Poetic personal essays and reflections on life, featuring nature as a teacher, theme and metaphor.
LaRizzio (Hey Milkman!, 2011) presents his personal observations on many of life’s key moments, using the idea of nature as a recurring theme. With the studied eye of a landscape painter, he offers deeply personal takes on the seasons, wildlife, modern-day living, sunrise and sunset, the sounds of nature, the art of writing, a place called Mt. Laurel, and the rain, snow and wind, among many other topics. He divides the work into several chapters by year of composition, beginning in 1994 and continuing through 2000, and further organizes the pieces by season and month. He includes black-and-white photographs throughout, giving a sense of both a journey and a journal. LaRizzio assumes the voices of such great transcendentalist writers as Ralph Waldo Emerson and Henry David Thoreau, and he proves to be an able naturalist and philosopher himself: “We are living life at an isolating distance,” he writes, contrasting the beauty of nature with the artificial lives of the modern era. Many first-person observations resonate: “I step outside into the brittleness of the evening air and absolve myself from the oppressive claim of the office. The darkness is pervasive, pouring its heavy chill into the empty spaces that dominate the winter-laden land”; “I’ve come to know the snow as crystallized silence.” Like a book of watercolor sketches, each essay displays LaRizzio’s maturing skills as a descriptive narrator.

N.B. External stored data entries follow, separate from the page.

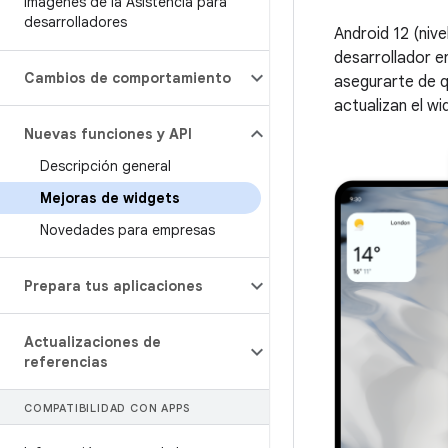
Imágenes de la Asistencia para
desarrolladores
Android 12 (nive
desarrollador e
Cambios de comportamiento
asegurarte de q
actualizan el wi
Nuevas funciones y API
Descripción general
Mejoras de widgets
Novedades para empresas
Prepara tus aplicaciones
Actualizaciones de
referencias
COMPATIBILIDAD CON APPS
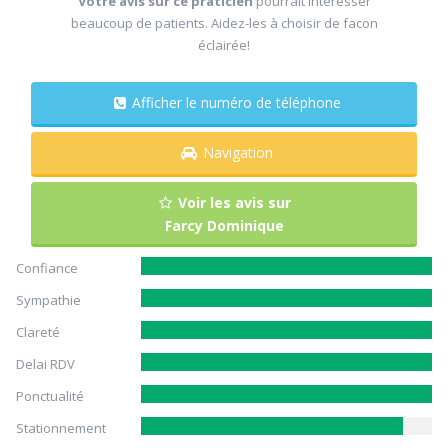
Votre avis sur ce praticien
pourrait intéresser
beaucoup de patients. Aidez-les à choisir de facon
éclairée!
Afficher le numéro de téléphone
Navigation
Voir les avis sur
Farcy Dominique
Confiance
Sympathie
Clareté
Delai RDV
Ponctualité
Stationnement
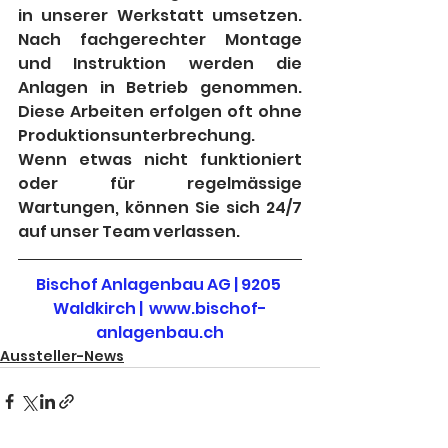
in unserer Werkstatt umsetzen. 
Nach fachgerechter Montage 
und Instruktion werden die 
Anlagen in Betrieb genommen. 
Diese Arbeiten erfolgen oft ohne 
Produktionsunterbrechung. 
Wenn etwas nicht funktioniert 
oder für regelmässige 
Wartungen, können Sie sich 24/7 
auf unser Team verlassen.
Bischof Anlagenbau AG | 9205 
Waldkirch |  www.bischof-
anlagenbau.ch
Aussteller-News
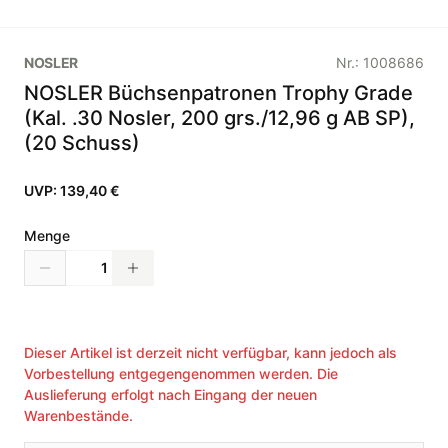
NOSLER
Nr.:
1008686
NOSLER Büchsenpatronen Trophy Grade
(Kal. .30 Nosler, 200 grs./12,96 g AB SP),
(20 Schuss)
UVP:
139,40 €
Menge
Dieser Artikel ist derzeit nicht verfügbar, kann jedoch als
Vorbestellung entgegengenommen werden. Die
Auslieferung erfolgt nach Eingang der neuen
Warenbestände.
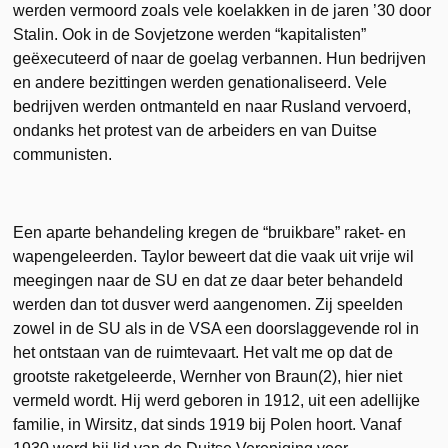
werden vermoord zoals vele koelakken in de jaren ’30 door
Stalin. Ook in de Sovjetzone werden “kapitalisten”
geëxecuteerd of naar de goelag verbannen. Hun bedrijven
en andere bezittingen werden genationaliseerd. Vele
bedrijven werden ontmanteld en naar Rusland vervoerd,
ondanks het protest van de arbeiders en van Duitse
communisten.
Een aparte behandeling kregen de “bruikbare” raket- en
wapengeleerden. Taylor beweert dat die vaak uit vrije wil
meegingen naar de SU en dat ze daar beter behandeld
werden dan tot dusver werd aangenomen. Zij speelden
zowel in de SU als in de VSA een doorslaggevende rol in
het ontstaan van de ruimtevaart. Het valt me op dat de
grootste raketgeleerde, Wernher von Braun(2), hier niet
vermeld wordt. Hij werd geboren in 1912, uit een adellijke
familie, in Wirsitz, dat sinds 1919 bij Polen hoort. Vanaf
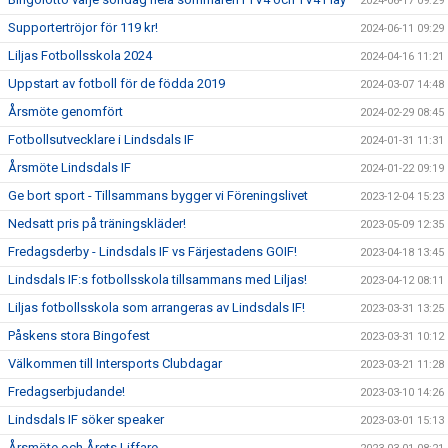
2024-06-17 09:29
Supportertröjor för 119 kr!
2024-06-11 09:29
Liljas Fotbollsskola 2024
2024-04-16 11:21
Uppstart av fotboll för de födda 2019
2024-03-07 14:48
Årsmöte genomfört
2024-02-29 08:45
Fotbollsutvecklare i Lindsdals IF
2024-01-31 11:31
Årsmöte Lindsdals IF
2024-01-22 09:19
Ge bort sport - Tillsammans bygger vi Föreningslivet
2023-12-04 15:23
Nedsatt pris på träningskläder!
2023-05-09 12:35
Fredagsderby - Lindsdals IF vs Färjestadens GOIF!
2023-04-18 13:45
Lindsdals IF:s fotbollsskola tillsammans med Liljas!
2023-04-12 08:11
Liljas fotbollsskola som arrangeras av Lindsdals IF!
2023-03-31 13:25
Påskens stora Bingofest
2023-03-31 10:12
Välkommen till Intersports Clubdagar
2023-03-21 11:28
Fredagserbjudande!
2023-03-10 14:26
Lindsdals IF söker speaker
2023-03-01 15:13
Årsmöte och Årets Liffare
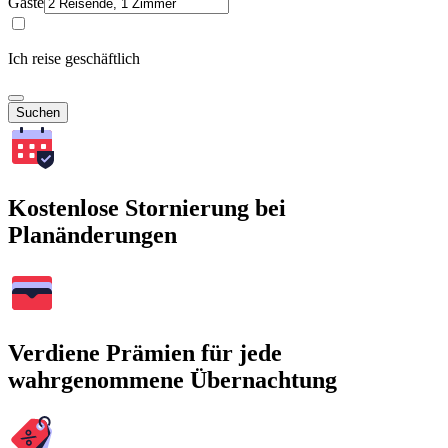
Gäste
Ich reise geschäftlich
Suchen
Kostenlose Stornierung bei
Planänderungen
Verdiene Prämien für jede
wahrgenommene Übernachtung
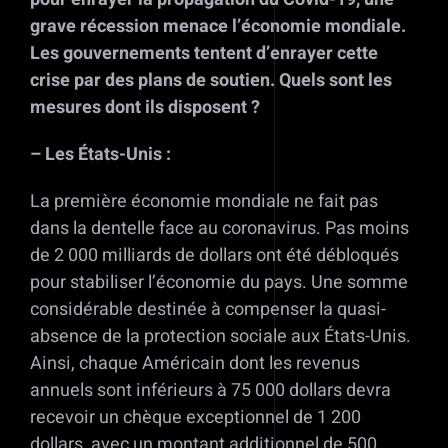
grave récession menace l’économie mondiale.
Les gouvernements tentent d’enrayer cette
crise par des plans de soutien.
Quels sont les
mesures dont ils disposent ?
– Les États-Unis :
La première économie mondiale ne fait pas
dans la dentelle face au coronavirus. Pas moins
de 2 000 milliards de dollars ont été débloqués
pour stabiliser l’économie du pays. Une somme
considérable destinée à compenser la quasi-
absence de la protection sociale aux États-Unis.
Ainsi, chaque Américain dont les revenus
annuels sont inférieurs à 75 000 dollars devra
recevoir un chèque exceptionnel de 1 200
dollars, avec un montant additionnel de 500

The occasional overuse of alliteration (“Man surrenders himself to prayer, practice, and preach; to sermon, solemnity, and psalm”) is easily forgiven as the author migrates to rhymed poetry and re-emphasizes his central theme: “I surrender myself to the ethereal breeze, the dawn’s subtle tease that romances the flowers and dances the leaves. I celebrate the liturgy of the morning damp.” In poetic fashion, the book highlights the religion of Mother Nature and prods modern-day unbelievers to examine their own creeds.
A finely introspective work for lovers of nature and Thoreau.